## [SET EXERCISE]
Reproduce the Dev Spaces announcement from "It’s easy to" up to and including "all on Azure.", swapping each "spin up" for "launch".

## [PASSAGE]
---------------
July 9th, 2018

Announcing the public preview of Azure Dev Spaces

Balan Subramanian
Principal PM Manager

Today, we are excited to announce the public preview of Azure Dev Spaces, a cloud-native development experience for Azure Kubernetes Service (AKS), where you can work on your applications while always staying connected with the cloud and your team. Over the last year, we have spoken to many developers working in different languages and platforms who are exploring Kubernetes. They are excited about the opportunities it presents for them to build cloud-native applications with containers and microservices without having to do any infrastructure management or orchestration. We are also seeing enterprise teams migrating their existing apps to Kubernetes and then incrementally modernizing them by extracting application functionality into microservices. AKS makes it easier for application development teams to get going with Kubernetes in the cloud and Dev Spaces enables a familiar yet powerful developer workflow for building apps on AKS.

Containers and the microservices pattern enable you to build cloud-scale applications that are scalable and durable, where each microservice can be independently managed and updated. For dev teams, a key benefit of this pattern is that it parallelizes development. However, microservices introduce new challenges in your workflow. Some considerations developers working in a team (which is most developers) now have is: How do you work on your service when it depends on other services that are also being changed at the same time? How do you establish a baseline that all members in the team can work on until they are ready to commit changes? Since your microservice by design only handles a specific functionality needed by the application, how do you test any changes to it end-to-end? Azure Dev Spaces is a new service that helps you address these challenges and build cloud-native apps on AKS from your favorite tools.

Getting started on Kubernetes with Dev Spaces

Dev Spaces makes it easy for you to take your first steps into container development. You can use Dev Spaces with your code editor of choice to scaffold the artifacts required to build and run your code in a container, such as the Dockerfile. This allows you to quickly containerize your application. Your code is then synced to the cloud, where it is built and deployed as a container into AKS. Now you can edit and debug this code as if it’s all running locally on your machine. All without you having to install Docker or Kubernetes tooling on your local machine or having to learn about Docker or Kubernetes concepts such as Dockerfiles or Helm charts. But when you are ready to dive deeper into these amazing technologies, you are all set up with the right artifacts to start that journey.

It’s easy to get going with Dev Spaces – simply pick a Dev Space and spin up your app in it. In a few seconds, your app is running on Azure in AKS.

Pick a Dev Space and spin up your app

Now that your app is running in a Dev Space, you can make changes to it and debug it all on Azure.

Debug your app in Azure

Leveraging microservices and containers for your apps with Dev Spaces

Dev Spaces really shines when the app you are working on has many microservices. As your application gets past a couple of microservices, it becomes increasingly difficult to reap the productivity benefits of parallelized development. Imagine you are a developer who has just joined a team working on an application composed of microservices. You know which service or set of services you need to work on, but you don’t know how the different services of the application call each other. You also want a good level of confidence that when you commit your code and deploy it in your team’s integration testing environment, the overall application will continue to work with your changes. Typically, you would mock the dependencies that your services have on other services but how do you handle services that make calls to the services you are tasked with changing? And even if you could reproduce all the upstream and downstream dependencies locally on your machine, you’d be spending a good amount of time just setting them up, especially if they are written in different languages and require runtimes you must install locally. You end up with a lot of lost time that you’d have rather spent on working on the task at hand. And there is all the clutter on your machine that you need to clean up.
---------------
## [MATERIAL PROVIDED]
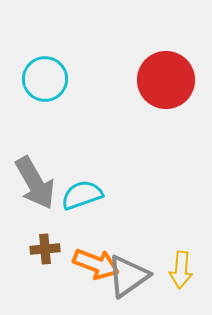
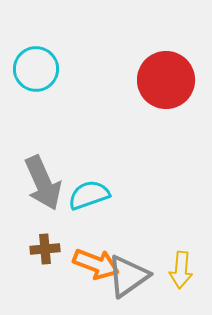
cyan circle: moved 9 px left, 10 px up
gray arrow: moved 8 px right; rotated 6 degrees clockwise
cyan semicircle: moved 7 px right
---------------
## [COMPLETED TASK]
It’s easy to get going with Dev Spaces – simply pick a Dev Space and launch your app in it. In a few seconds, your app is running on Azure in AKS.

Pick a Dev Space and launch your app

Now that your app is running in a Dev Space, you can make changes to it and debug it all on Azure.